March 28, 2011 § 5 Comments

Few subjects in art rival the human face and figure for psychological impact and technical difficulty. Our first clear vision in this world is that of our own mother’s face. Thereafter, the human face holds encoded meanings that become a life’s study.

In painting our own, or others’ likeness the fundamental challenge is learning to see and simplify the major and minor color shapes that the head presents to our eyes, instead of just the details of eyelashes, nostrils and lips. We may wish, in painting the head, to reveal the inner being of our sitter, but that will never happen without careful attention to the outer form. The inner and the outer are inseparable. Charles Hawthorne, the celebrated teacher of Edwin Dickinson and Hans Hoffman, relates a story about painting the portrait of a bald man, becoming fascinated by the colors he observed in the man’s head, one color spot against another, and finding later that he had accurately captured the sitter’s likeness with hardly a conscious thought as to how he was doing that. Seeing is a kind of knowledge.

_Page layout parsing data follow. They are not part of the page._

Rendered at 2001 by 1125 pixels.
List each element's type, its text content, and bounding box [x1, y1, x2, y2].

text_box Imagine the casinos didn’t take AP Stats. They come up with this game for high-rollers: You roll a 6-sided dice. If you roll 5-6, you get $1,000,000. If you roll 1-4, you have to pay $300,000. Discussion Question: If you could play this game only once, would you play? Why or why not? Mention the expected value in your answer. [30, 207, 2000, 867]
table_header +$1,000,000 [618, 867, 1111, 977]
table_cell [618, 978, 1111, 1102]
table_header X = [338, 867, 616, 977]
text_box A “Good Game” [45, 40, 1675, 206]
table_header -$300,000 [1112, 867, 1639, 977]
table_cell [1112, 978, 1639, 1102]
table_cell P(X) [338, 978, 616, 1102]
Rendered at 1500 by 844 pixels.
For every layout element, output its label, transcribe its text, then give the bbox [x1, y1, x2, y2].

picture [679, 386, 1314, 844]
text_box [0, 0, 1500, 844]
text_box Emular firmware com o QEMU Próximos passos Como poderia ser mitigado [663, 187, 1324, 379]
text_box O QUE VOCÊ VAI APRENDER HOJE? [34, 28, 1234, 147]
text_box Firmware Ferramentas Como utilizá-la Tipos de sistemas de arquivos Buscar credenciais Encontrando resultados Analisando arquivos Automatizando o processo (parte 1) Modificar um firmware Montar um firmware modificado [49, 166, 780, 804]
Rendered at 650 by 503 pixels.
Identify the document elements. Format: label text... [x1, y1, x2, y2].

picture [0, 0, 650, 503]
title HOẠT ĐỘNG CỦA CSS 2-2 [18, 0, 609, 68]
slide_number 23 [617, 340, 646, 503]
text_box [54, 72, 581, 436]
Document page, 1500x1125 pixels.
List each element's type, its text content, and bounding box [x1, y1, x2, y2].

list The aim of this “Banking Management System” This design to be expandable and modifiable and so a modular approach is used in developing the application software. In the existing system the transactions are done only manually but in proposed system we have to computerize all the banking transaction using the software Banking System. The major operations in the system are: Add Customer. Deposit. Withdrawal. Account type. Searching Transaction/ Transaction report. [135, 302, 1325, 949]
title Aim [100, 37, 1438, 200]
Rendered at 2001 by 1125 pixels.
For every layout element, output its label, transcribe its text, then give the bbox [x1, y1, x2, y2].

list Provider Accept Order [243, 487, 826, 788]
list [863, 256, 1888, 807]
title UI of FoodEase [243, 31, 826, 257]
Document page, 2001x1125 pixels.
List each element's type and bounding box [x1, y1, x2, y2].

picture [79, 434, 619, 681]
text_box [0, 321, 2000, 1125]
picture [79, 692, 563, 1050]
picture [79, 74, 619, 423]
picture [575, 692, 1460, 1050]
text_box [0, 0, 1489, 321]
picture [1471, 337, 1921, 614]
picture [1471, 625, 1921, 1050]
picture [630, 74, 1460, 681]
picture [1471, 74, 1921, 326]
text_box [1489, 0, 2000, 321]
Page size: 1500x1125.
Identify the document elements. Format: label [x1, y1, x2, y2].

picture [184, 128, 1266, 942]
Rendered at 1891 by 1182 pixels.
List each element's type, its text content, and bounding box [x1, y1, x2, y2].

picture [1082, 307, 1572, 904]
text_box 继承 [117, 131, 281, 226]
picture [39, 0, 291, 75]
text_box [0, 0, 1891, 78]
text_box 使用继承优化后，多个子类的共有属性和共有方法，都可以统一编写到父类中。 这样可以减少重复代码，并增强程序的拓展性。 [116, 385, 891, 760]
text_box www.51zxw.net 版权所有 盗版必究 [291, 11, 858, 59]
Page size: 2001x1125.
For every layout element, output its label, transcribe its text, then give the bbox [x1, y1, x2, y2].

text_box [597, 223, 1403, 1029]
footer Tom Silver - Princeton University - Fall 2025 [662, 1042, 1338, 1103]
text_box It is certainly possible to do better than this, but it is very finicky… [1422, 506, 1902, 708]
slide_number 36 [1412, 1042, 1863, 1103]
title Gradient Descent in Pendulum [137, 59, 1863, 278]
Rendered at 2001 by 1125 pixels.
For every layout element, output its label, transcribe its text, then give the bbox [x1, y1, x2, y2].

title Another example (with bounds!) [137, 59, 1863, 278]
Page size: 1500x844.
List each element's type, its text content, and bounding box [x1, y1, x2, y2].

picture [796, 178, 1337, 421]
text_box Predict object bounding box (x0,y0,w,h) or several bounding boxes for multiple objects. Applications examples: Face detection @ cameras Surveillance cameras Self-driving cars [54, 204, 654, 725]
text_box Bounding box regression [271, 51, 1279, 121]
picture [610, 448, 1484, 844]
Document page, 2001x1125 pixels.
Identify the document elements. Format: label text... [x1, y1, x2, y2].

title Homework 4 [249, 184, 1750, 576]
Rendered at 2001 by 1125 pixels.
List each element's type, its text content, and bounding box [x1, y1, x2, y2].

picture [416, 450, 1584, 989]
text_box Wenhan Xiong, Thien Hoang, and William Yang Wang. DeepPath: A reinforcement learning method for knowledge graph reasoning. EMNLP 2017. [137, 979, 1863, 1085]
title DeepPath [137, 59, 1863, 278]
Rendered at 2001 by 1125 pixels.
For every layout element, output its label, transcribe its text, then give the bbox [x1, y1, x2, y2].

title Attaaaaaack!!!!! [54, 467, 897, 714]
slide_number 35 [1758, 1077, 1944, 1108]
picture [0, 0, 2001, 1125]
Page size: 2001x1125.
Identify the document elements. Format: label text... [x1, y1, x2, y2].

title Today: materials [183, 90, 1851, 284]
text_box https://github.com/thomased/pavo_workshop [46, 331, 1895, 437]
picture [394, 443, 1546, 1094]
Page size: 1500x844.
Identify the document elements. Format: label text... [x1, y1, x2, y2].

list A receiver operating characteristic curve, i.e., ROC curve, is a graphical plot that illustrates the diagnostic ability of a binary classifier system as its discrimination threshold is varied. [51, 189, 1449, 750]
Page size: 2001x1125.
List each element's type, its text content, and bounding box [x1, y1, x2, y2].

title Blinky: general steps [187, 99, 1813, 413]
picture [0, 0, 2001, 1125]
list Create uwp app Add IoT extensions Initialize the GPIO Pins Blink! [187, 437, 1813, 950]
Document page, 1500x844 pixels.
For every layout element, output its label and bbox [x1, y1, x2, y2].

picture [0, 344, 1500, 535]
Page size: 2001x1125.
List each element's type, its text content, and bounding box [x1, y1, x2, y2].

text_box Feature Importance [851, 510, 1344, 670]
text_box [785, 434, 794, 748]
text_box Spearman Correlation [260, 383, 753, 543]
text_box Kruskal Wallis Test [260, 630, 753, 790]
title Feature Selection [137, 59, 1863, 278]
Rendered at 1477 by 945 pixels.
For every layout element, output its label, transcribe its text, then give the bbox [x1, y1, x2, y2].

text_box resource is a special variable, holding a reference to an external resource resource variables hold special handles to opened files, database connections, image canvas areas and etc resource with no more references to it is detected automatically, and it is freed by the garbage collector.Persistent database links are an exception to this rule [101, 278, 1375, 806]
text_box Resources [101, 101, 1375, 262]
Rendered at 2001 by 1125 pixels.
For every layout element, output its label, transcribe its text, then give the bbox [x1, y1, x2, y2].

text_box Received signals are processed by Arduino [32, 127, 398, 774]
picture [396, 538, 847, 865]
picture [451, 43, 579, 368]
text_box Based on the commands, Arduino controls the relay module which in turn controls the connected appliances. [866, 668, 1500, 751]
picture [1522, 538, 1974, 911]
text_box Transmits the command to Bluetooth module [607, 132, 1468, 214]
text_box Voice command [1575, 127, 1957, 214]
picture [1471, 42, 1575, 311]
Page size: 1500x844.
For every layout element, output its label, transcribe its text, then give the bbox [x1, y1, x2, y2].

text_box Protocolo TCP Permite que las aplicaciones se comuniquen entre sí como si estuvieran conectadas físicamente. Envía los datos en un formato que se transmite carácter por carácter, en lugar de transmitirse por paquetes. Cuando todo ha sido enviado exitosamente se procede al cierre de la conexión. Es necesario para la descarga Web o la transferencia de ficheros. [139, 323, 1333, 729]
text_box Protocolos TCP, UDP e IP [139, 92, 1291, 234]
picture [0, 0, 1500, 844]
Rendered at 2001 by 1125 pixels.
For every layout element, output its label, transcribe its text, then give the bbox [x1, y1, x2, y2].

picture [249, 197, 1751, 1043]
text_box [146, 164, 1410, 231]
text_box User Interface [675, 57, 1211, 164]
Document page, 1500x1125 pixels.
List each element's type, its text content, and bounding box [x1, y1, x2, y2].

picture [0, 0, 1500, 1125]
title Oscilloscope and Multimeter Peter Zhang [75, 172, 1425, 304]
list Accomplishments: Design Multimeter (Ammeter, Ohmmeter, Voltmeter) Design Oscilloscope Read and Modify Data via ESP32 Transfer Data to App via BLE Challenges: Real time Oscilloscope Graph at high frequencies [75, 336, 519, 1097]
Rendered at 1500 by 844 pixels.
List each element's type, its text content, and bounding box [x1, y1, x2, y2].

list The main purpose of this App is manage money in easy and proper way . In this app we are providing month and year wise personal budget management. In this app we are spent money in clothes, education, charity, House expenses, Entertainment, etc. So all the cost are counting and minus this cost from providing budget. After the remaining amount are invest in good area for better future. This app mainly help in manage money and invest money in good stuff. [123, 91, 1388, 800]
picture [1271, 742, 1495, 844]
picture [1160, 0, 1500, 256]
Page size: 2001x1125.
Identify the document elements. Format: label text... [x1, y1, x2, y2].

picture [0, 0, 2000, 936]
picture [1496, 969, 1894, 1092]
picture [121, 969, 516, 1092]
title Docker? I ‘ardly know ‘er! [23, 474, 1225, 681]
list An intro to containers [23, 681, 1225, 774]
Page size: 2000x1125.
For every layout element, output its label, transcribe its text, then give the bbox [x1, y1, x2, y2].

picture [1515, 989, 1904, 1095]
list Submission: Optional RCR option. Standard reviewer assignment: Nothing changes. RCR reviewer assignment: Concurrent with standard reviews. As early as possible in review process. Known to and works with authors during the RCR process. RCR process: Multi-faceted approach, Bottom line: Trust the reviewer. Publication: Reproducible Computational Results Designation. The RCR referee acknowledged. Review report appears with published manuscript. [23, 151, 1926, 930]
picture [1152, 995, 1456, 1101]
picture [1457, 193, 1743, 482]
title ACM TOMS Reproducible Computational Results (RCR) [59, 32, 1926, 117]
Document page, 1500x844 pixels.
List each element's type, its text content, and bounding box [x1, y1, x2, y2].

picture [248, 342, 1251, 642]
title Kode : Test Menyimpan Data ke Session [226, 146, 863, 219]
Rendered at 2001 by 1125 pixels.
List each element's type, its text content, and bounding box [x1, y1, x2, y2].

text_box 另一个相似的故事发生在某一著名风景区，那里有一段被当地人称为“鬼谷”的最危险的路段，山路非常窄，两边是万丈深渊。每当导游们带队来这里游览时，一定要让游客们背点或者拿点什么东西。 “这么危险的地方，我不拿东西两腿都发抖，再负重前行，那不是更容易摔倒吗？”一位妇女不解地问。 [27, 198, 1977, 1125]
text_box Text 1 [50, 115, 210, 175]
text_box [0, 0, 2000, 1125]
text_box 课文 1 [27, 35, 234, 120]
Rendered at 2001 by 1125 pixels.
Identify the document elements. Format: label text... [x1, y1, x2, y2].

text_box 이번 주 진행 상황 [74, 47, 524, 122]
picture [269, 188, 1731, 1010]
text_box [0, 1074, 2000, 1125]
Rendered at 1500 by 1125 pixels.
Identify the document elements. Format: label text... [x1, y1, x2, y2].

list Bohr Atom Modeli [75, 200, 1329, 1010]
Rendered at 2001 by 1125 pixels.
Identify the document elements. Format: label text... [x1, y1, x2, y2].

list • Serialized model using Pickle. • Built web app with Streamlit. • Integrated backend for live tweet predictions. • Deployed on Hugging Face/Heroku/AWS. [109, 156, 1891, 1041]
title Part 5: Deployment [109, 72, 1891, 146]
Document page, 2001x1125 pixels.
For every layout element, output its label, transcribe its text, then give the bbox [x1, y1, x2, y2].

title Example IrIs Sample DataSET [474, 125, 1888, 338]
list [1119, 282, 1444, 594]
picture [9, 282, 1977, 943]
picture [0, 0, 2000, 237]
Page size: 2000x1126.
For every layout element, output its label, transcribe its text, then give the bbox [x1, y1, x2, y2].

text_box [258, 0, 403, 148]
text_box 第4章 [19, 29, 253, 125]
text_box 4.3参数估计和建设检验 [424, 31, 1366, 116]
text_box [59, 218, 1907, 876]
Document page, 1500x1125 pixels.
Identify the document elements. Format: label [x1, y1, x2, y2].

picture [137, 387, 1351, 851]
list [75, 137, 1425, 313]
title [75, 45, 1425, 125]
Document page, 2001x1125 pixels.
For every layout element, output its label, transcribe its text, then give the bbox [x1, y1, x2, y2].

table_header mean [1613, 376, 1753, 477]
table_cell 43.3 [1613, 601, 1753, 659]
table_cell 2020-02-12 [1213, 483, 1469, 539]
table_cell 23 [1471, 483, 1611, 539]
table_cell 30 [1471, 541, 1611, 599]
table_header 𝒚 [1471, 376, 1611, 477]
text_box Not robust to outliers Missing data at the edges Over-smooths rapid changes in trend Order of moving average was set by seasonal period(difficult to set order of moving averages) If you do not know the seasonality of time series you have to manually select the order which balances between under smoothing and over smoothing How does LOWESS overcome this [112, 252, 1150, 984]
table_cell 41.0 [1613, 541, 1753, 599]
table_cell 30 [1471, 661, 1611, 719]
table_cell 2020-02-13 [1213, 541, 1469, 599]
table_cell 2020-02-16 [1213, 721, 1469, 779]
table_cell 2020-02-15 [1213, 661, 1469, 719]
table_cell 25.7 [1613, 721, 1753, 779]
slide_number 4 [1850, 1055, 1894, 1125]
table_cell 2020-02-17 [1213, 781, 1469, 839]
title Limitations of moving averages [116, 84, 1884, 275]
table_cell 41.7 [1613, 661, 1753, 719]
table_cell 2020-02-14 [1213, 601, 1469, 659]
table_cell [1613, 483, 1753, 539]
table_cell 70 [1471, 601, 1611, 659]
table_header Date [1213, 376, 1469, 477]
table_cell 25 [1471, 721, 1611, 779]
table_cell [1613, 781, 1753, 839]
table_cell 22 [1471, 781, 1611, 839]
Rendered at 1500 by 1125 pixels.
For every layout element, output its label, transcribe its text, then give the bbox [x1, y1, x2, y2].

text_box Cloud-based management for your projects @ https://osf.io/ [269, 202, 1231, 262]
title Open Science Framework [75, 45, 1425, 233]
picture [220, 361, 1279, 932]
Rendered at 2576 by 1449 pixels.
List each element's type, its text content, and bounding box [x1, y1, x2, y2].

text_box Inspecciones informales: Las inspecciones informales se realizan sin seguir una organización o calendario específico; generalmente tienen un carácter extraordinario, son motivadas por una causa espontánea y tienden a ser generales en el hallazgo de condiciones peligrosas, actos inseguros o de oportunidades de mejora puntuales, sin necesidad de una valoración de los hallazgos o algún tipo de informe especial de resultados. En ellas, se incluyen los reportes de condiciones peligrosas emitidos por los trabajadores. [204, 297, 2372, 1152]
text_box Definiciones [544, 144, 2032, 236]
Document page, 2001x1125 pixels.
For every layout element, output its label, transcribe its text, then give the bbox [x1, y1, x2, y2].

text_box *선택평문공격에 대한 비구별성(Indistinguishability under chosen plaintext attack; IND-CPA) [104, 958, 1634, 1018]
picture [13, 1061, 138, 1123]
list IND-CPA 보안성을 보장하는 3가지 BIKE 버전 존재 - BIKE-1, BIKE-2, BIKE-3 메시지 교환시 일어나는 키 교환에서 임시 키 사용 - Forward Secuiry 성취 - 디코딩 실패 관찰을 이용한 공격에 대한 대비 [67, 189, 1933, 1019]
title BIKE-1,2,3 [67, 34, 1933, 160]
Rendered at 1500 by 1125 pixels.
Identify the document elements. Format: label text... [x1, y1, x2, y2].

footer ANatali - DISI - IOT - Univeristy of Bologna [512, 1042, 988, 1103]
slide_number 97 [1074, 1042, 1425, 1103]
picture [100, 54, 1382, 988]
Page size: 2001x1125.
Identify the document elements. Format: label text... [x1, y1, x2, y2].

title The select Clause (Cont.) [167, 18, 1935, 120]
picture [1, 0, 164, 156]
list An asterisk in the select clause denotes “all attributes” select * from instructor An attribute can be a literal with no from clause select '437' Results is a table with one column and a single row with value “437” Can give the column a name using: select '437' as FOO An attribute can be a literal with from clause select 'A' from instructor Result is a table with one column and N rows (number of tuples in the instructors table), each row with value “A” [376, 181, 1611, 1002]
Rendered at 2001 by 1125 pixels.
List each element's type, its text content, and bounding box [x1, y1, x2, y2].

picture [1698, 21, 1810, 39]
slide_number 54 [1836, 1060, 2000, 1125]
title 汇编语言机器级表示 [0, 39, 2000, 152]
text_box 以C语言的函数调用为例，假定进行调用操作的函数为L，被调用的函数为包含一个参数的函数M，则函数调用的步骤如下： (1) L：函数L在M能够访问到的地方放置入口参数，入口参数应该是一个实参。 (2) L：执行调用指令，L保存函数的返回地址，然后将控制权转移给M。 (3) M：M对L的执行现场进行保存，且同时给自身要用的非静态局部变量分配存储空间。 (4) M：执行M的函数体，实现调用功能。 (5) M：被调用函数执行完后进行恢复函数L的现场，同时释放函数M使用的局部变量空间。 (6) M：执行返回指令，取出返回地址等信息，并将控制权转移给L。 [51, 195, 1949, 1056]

Following is a gallery of artists’ self-portraits in a loosely chronological order from Rembrandt’s early self-portraits to the work of some notable contemporary painters. Every generation of artists, it seems, is similarly compelled to make its own statement of identity.

In his 63 years on earth, Rembrandt Harmenszoon Van Rijn (1606-1669) painted 88 self-portraits. He first painted himself in his twenties. They are masterful, proud, and just a bit cocky –  the new kid on the block hanging out his shingle as a portrait painter. Caravaggio had already come and gone, alerting Rembrandt’s generation to the splendors and mysteries of raking light.

Rembrandt continued to use himself as a model throughout his life documenting his aging face through prosperous times and through the financial setback that beset him late in life. The body of self-portraits that he left us are a great legacy to the world. They have much to teach the aspiring painter about how light and shadow activate an image, how it sculpts the planes of the head and sets up a dialogue between form and space. Rembrandt’s self-portraits also teach us that content or meaning is not something that the painter needs to consciously program or add on. The inner state of the sitter and the outer forms are intimately involved in each other. Only the honest, attentive gaze will reveal it.